A preliminary issue minute about the search warrant was lodged prior to trial in January 2019 but refused as too late. A bill of advocation and a petition to the nobile officium, both described as incompetent, followed. Counsel and agents withdrew from acting at the trial diet “due to differing views on the conduct of the defence”, and new dates were set for March. At the PH a special defence of coercion was allowed to be received although late; this described a man known only as Lee as the driving light. It was agreed to adjourn the trial until July. On that date the new defence team withdrew due to “a breakdown in trust” with the client and a new trial date was fixed for November 2019.
In October a supplementary defence statement was lodged indicating that although the accused’s defence was one of coercion, he had also been “the victim of entrapment by a state agent”. Two female names were given, and information requested.
By letter in January 2019, the Crown had stated that “at no time preceding... arrest was any covert police officer deployed to engage with [the appellant] or any other covert tactic deployed... no officer supplied drugs to any female from Renfrewshire”. Following further enquiries, the Crown confirmed that no surveillance had been used. The search warrant used to recover drugs, cash and paraphernalia from the appellant’s home had been obtained on the basis of intelligence received.

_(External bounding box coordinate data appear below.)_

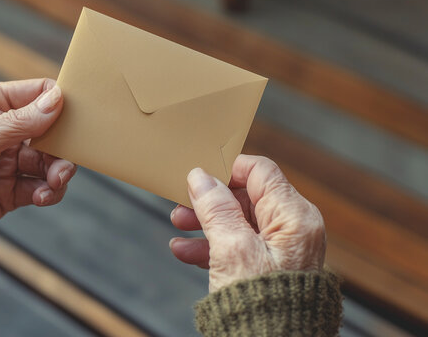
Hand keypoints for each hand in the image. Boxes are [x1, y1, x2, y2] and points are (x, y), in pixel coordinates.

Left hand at [0, 79, 75, 242]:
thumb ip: (19, 122)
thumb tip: (56, 100)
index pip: (33, 94)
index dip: (56, 103)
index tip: (74, 119)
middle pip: (48, 131)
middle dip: (60, 147)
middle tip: (65, 163)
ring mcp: (6, 160)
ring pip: (47, 161)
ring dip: (56, 172)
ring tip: (55, 183)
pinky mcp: (9, 189)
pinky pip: (39, 185)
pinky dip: (47, 191)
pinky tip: (41, 196)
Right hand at [169, 155, 325, 291]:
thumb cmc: (260, 302)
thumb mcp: (231, 248)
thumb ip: (216, 208)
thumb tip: (201, 176)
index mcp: (294, 216)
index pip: (260, 172)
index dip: (227, 169)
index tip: (199, 173)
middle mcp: (292, 229)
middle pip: (245, 198)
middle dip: (209, 201)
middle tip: (180, 205)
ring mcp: (280, 250)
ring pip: (237, 223)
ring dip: (205, 223)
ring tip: (177, 227)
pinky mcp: (268, 268)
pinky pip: (238, 247)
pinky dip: (212, 247)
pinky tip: (185, 252)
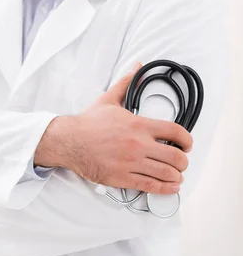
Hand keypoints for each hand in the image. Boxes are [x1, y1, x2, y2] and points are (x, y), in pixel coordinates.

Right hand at [35, 63, 191, 194]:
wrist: (68, 141)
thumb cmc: (87, 123)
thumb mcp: (108, 100)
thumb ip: (126, 84)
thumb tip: (137, 67)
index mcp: (138, 125)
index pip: (175, 132)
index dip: (187, 140)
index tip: (187, 144)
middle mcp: (138, 144)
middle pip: (175, 156)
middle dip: (183, 161)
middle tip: (181, 162)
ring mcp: (130, 162)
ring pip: (166, 173)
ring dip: (176, 176)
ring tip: (176, 176)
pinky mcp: (122, 178)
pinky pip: (150, 185)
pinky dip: (165, 188)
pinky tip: (170, 187)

The court was critical of the original pro forma defence statement and indicated that if an accused wished the Crown to make proper disclosure in what is intended to be a balanced statutory scheme, they should comply with the obligations set out in the scheme, namely to provide as much information as possible. The court was left with no basis apart from the appellant’s own musings that the information sought existed. The Crown said it had no such information, so the application and appeal failed.
Their Lordships were clearly shocked in February 2020 that the trial had not proceeded and ordered that the case be given priority to ensure it proceeded at the next calling. I presume with the belated publication of this opinion it has now taken place.